--- begin Document extract ---

Idea embedding in vectordb - robbiemu/aclarai GitHub Wiki

✅ Embed utterances and save vectors to Postgres

What it does:

For each utterance (block), run it through an embedding model and store:

aclarai_id
embedding vector
Optional metadata: file name, sentence index, timestamp

Stored in Postgres using pgvector, enabling:

Similarity search
Near-duplicate detection
Efficient claim retrieval

Implementation note:

Use a batch insert via SQLAlchemy or psycopg2, and index the vector column with ivfflat.

ideally, that task can leverage LlamaIndex’s built-in vector store abstractions, which already support pgvector and manage:

Embedding generation
Chunk tracking
Storage and retrieval from the database
Index metadata (e.g. document ID, chunk position)

✅ How LlamaIndex Fits In

In your POC, you can:

Use a VectorStoreIndex from LlamaIndex, configured for pgvector.
Ingest each utterance as a Node (or TextNode) with its aclarai:id as metadata.
Let LlamaIndex embed and store that node to Postgres via pgvector.
Query later by Node ID, metadata, or similarity.

🔌 Example Sketch

from llama_index import VectorStoreIndex, SimpleNodeParser, Document
from llama_index.vector_stores.postgres import PGVectorStore

# Init vector store
pg_store = PGVectorStore.from_params(...)

index = VectorStoreIndex.from_vector_store(pg_store)

# Wrap each utterance
docs = [Document(text=u.text, metadata={"aclarai_id": u.id}) for u in utterances]

# Add to index (embedding + write)
index.insert_documents(docs)

This saves you from:

Manually batching embeddings
Writing INSERT INTO vectors (...) SQL
Managing retrieval logic

--- end Document extract ---
--- begin Given data ---

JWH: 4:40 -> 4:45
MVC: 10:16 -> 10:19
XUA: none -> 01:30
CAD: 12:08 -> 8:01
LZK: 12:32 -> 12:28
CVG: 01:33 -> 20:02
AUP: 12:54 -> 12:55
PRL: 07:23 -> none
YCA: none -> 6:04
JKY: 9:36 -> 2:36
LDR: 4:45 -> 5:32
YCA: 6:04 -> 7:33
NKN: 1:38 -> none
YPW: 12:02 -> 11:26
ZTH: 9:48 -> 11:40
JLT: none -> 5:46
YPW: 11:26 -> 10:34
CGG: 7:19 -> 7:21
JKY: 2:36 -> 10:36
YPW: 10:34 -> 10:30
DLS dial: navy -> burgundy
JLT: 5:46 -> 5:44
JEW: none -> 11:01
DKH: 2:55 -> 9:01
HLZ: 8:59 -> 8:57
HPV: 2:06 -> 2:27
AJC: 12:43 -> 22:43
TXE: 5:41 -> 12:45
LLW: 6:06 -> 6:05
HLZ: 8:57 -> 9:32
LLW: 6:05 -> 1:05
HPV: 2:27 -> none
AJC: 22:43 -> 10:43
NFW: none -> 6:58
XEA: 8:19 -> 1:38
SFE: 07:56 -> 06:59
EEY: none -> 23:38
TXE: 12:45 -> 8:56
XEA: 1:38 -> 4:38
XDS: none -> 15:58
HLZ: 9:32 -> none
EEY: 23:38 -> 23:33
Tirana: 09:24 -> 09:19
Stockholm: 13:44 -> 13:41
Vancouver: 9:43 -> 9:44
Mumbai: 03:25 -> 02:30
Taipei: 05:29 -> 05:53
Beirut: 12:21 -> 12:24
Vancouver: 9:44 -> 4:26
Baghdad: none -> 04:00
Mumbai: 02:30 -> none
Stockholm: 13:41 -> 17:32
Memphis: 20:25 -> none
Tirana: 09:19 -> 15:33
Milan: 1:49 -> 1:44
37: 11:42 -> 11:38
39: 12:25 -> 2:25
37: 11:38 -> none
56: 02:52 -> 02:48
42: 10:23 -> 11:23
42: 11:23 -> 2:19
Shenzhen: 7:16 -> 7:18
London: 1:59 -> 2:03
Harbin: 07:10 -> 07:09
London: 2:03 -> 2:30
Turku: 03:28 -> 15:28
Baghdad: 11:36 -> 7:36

--- end Given data ---

- What is being asked
From the wiki page on embedding ideas in a vector database, quote the passage from "ideally, that task" up to and including "Postgres via pgvector.".

- Response
ideally, that task can leverage LlamaIndex’s built-in vector store abstractions, which already support pgvector and manage:

Embedding generation
Chunk tracking
Storage and retrieval from the database
Index metadata (e.g. document ID, chunk position)

✅ How LlamaIndex Fits In

In your POC, you can:

Use a VectorStoreIndex from LlamaIndex, configured for pgvector.
Ingest each utterance as a Node (or TextNode) with its aclarai:id as metadata.
Let LlamaIndex embed and store that node to Postgres via pgvector.